The market loved it. Except that China didn’t call.
But before the truth came out, on Monday morning, the markets soared on Trump statement. The DOW opened with a gain of nearly 300 points, and the S&P 500 was up by 0.8 percent. The Nasdaq Composite jumped by 1 percent.
On Tuesday, the DOW fell 100 points with the truth, and renewed fears over the trade war.
The market should know better, but has taken to speculating time and again on misleading or false statements by the president.
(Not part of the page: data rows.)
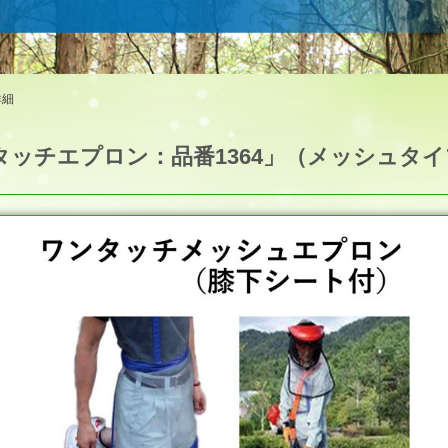
詳細
タッチエプロン：品番1364」（メッシュタ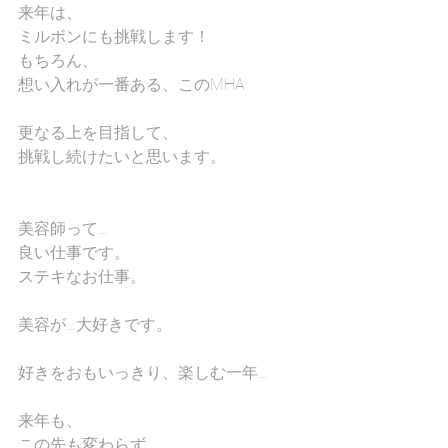
来年は、
ミルボンにも挑戦します！
もちろん、
想い入れが一番ある、このMHA
更なる上を目指して、
挑戦し続けたいと思います。
美容師って…
良い仕事です。
ステキなお仕事。
美容が…大好きです。
好きをおもいっきり、楽しむ一年…
来年も、
この先も変わらず…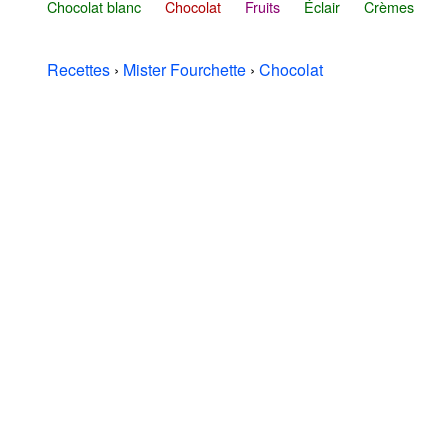
Chocolat blanc
Chocolat
Fruits
Éclair
Crèmes
Recettes
›
Mister Fourchette
›
Chocolat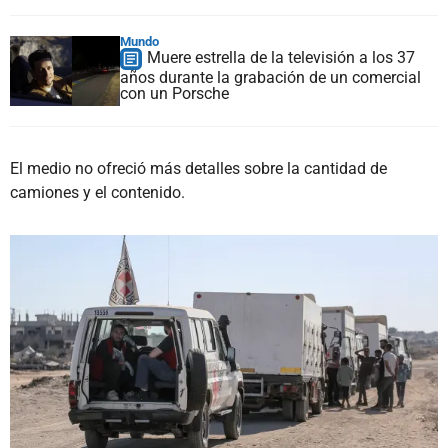
Mundo
Muere estrella de la televisión a los 37
años durante la grabación de un comercial
con un Porsche
El medio no ofreció más detalles sobre la cantidad de
camiones y el contenido.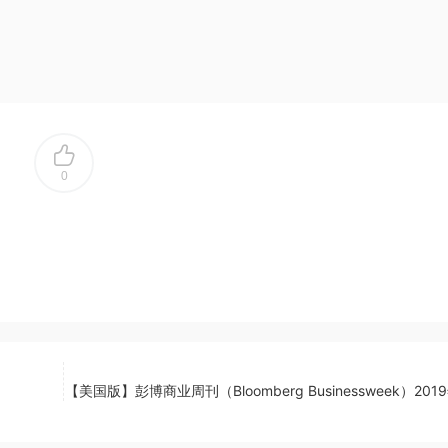
0
【美国版】彭博商业周刊（Bloomberg Businessweek）201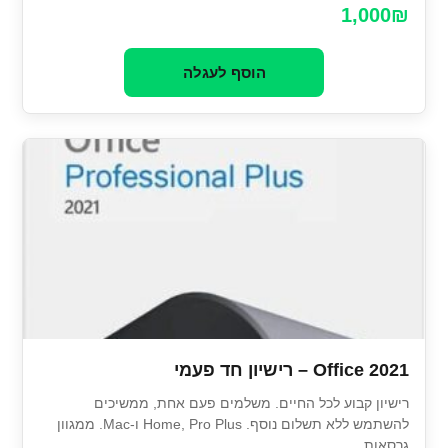
1,000₪
הוסף לעגלה
Office 2021 – רישיון חד פעמי
רישיון קבוע לכל החיים. משלמים פעם אחת, ממשיכים
להשתמש ללא תשלום נוסף. Home, Pro Plus ו-Mac. ממגוון
גרסאות.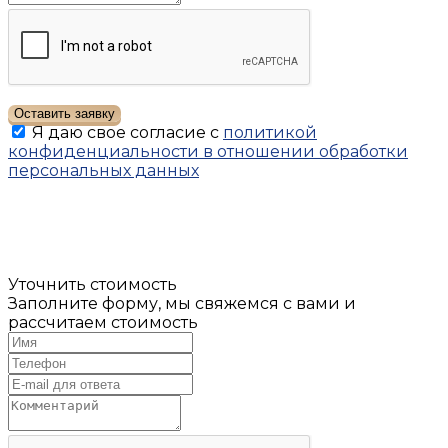
Оставить заявку
Я даю свое согласие с
политикой
конфиденциальности в отношении обработки
персональных данных
Уточнить стоимость
Заполните форму, мы свяжемся с вами и
рассчитаем стоимость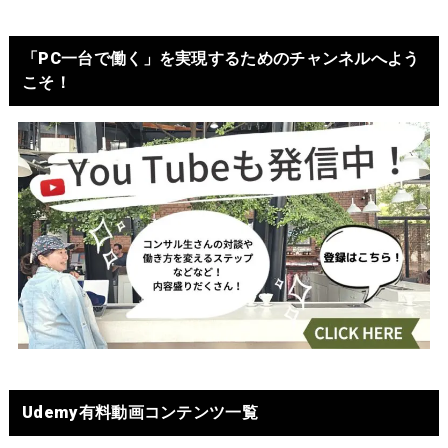
「PC一台で働く」を実現するためのチャンネルへよう
こそ！
Udemy有料動画コンテンツ一覧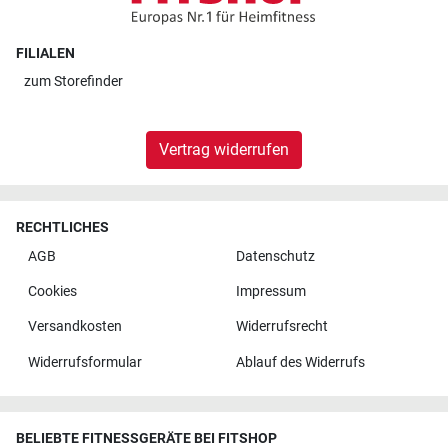
FILIALEN
zum
Storefinder
Vertrag widerrufen
RECHTLICHES
AGB
Datenschutz
Cookies
Impressum
Versandkosten
Widerrufsrecht
Widerrufsformular
Ablauf des Widerrufs
BELIEBTE FITNESSGERÄTE BEI FITSHOP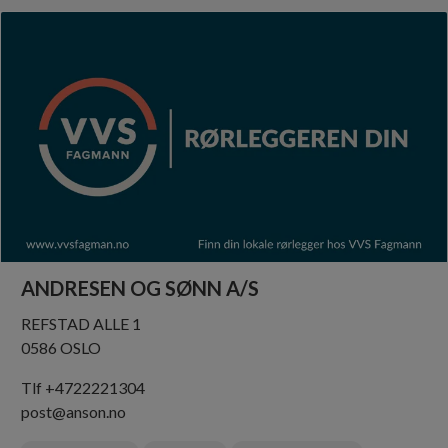
ANDRESEN OG SØNN A/S
REFSTAD ALLE 1
0586 OSLO
Tlf +4722221304
post@anson.no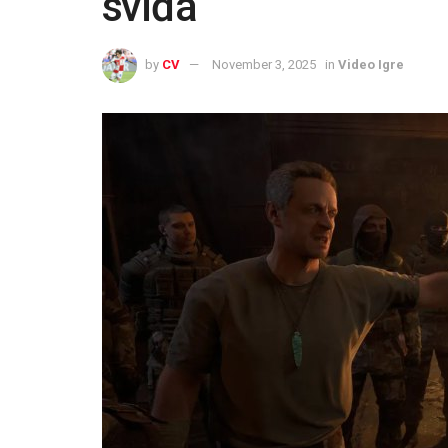
sviđa
by
CV
November 3, 2025
in
Video Igre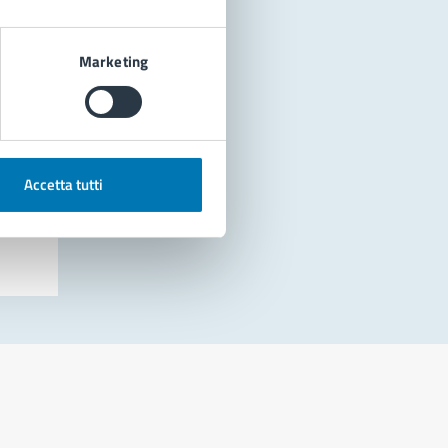
Marketing
Accetta tutti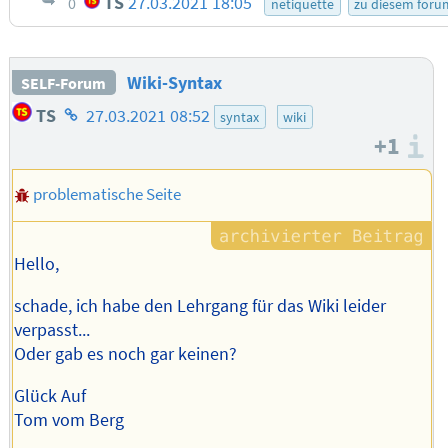
TS
27.03.2021 18:05
0
netiquette
zu diesem foru
Wiki-Syntax
SELF-Forum
Homepage
TS
27.03.2021 08:52
syntax
wiki
des
+1
I
Autors
problematische Seite
Hello,
schade, ich habe den Lehrgang für das Wiki leider
verpasst...
Oder gab es noch gar keinen?
Glück Auf
Tom vom Berg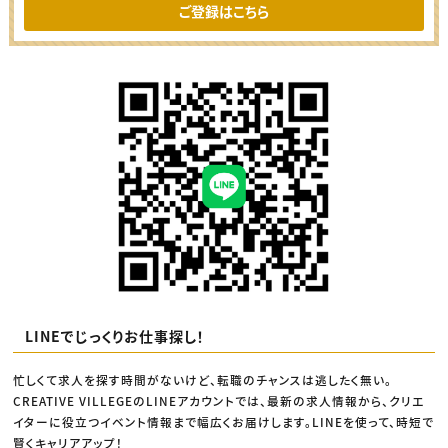
ご登録はこちら
LINEでじっくりお仕事探し！
忙しくて求人を探す時間がないけど、転職のチャンスは逃したく無い。
CREATIVE VILLEGEのLINEアカウントでは、最新の求人情報から、クリエ
イターに役立つイベント情報まで幅広くお届けします。LINEを使って、時短で
賢くキャリアアップ！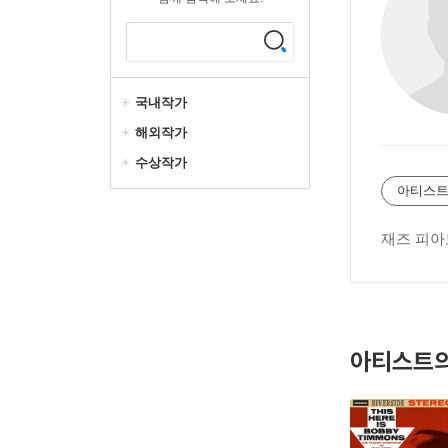
국내작가
해외작가
수상작가
아티스트
재즈 피아
아티스트의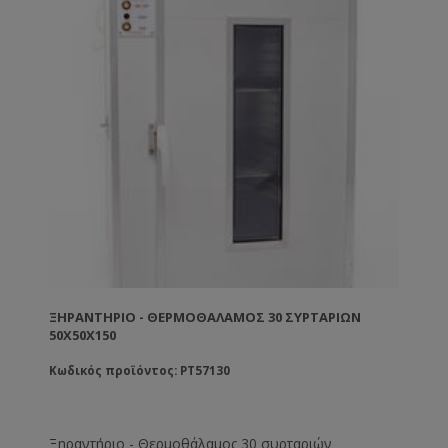
ΞΗΡΑΝΤΉΡΙΟ - ΘΕΡΜΟΘΆΛΑΜΟΣ 30 ΣΥΡΤΑΡΙΩΝ
50Χ50Χ150
Κωδικός προϊόντος: PT57130
Ξηραντήριο - Θερμοθάλαμος 30 συρταριών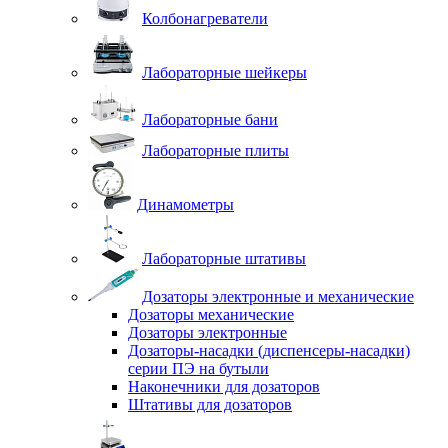
Колбонагреватели
Лабораторные шейкеры
Лабораторные бани
Лабораторные плиты
Динамометры
Лабораторные штативы
Дозаторы электронные и механические
Дозаторы механические
Дозаторы электронные
Дозаторы-насадки (диспенсеры-насадки)
серии ПЭ на бутыли
Наконечники для дозаторов
Штативы для дозаторов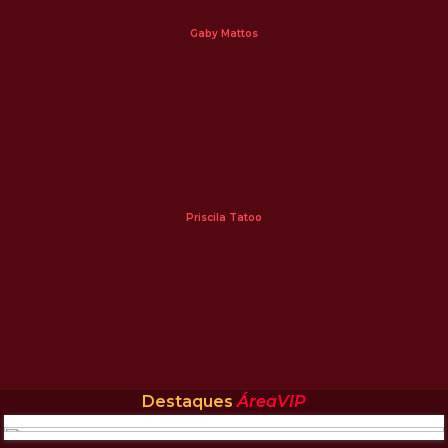
Gaby Mattos
Priscila Tatoo
Destaques
ÁreaVIP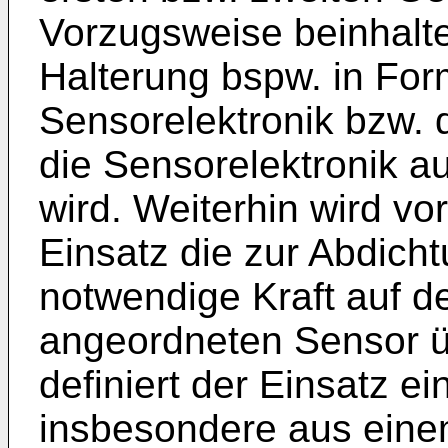
Vorzugsweise beinhalte
Halterung bspw. in Form
Sensorelektronik bzw.
die Sensorelektronik au
wird. Weiterhin wird v
Einsatz die zur Abdicht
notwendige Kraft auf 
angeordneten Sensor ü
definiert der Einsatz e
insbesondere aus ein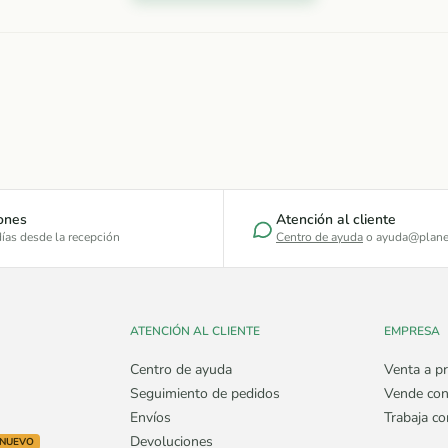
ones
Atención al cliente
ías desde la recepción
Centro de ayuda
o ayuda@plane
ATENCIÓN AL CLIENTE
EMPRESA
Centro de ayuda
Venta a pr
Seguimiento de pedidos
Vende con
Envíos
Trabaja c
Devoluciones
NUEVO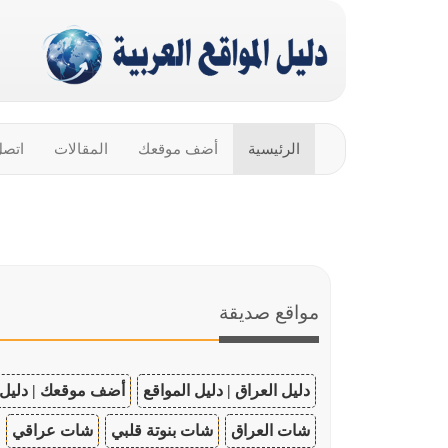
الرئيسية
أضف موقعك
المقالات
اتصل
مواقع صديقة
دليل العراق | دليل المواقع
أضف موقعك | دليل 
شات العراق
شات بنوتة قلبي
شات عراقي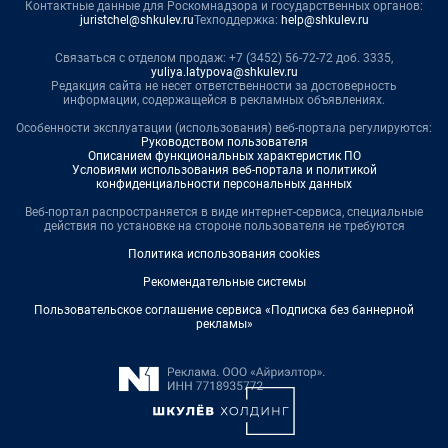
Контактные данные для Роскомнадзора и государственных органов:
juristchel@shkulev.ru
Техподдержка:
help@shkulev.ru
Связаться с отделом продаж: +7 (3452) 56-72-72 доб. 3335,
yuliya.latypova@shkulev.ru
Редакция сайта не несет ответственности за достоверность
информации, содержащейся в рекламных объявлениях.
Особенности эксплуатации (использования) веб-портала регулируются:
Руководством пользователя
Описанием функциональных характеристик ПО
Условиями использования веб-портала и политикой
конфиденциальности персональных данных
Веб-портал распространяется в виде интернет-сервиса, специальные
действия по установке на стороне пользователя не требуются
Политика использования cookies
Рекомендательные системы
Пользовательское соглашение сервиса «Подписка без баннерной
рекламы»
This typically results in a temporary boost for the DOW before things go back to their normal state or trade war fear.
Where do we actually stand on the trade war?
No one knows what Beijing and Washington are really talking about if--if they’re talking at all, and there is still no date for what everyone is hoping will be a high-level round of talks sometime in September.
China’s Foreign Ministry said wasn’t aware of any phone calls over the weekend in which China asked to “get back to the table”. As far as Chinese state media chiefs are concerned, talks between the two are only on a technical level.
Where does this leave the Fed?
Well, from Dudley’s perspective, the Fed should hold off on interest-rate cuts in order to gain leverage against Trump and keep him from escalating the trade war because right now, Trump’s re-election seems to be hinged on the economy.
But even more dramatically, Dudley said: “If the goal of monetary policy is to achieve the best long-term economic outcome, then Fed officials should consider how their decisions will affect the political outcome in 2020.”
In other words, he’s suggesting that the Fed not sit around and wait for Trump to kill its independence. It should choose on its own to shed independence by treading into politics.
The market will hate this idea, just as much as it hates the idea of a Fed whose independence is attacked by a sitting president.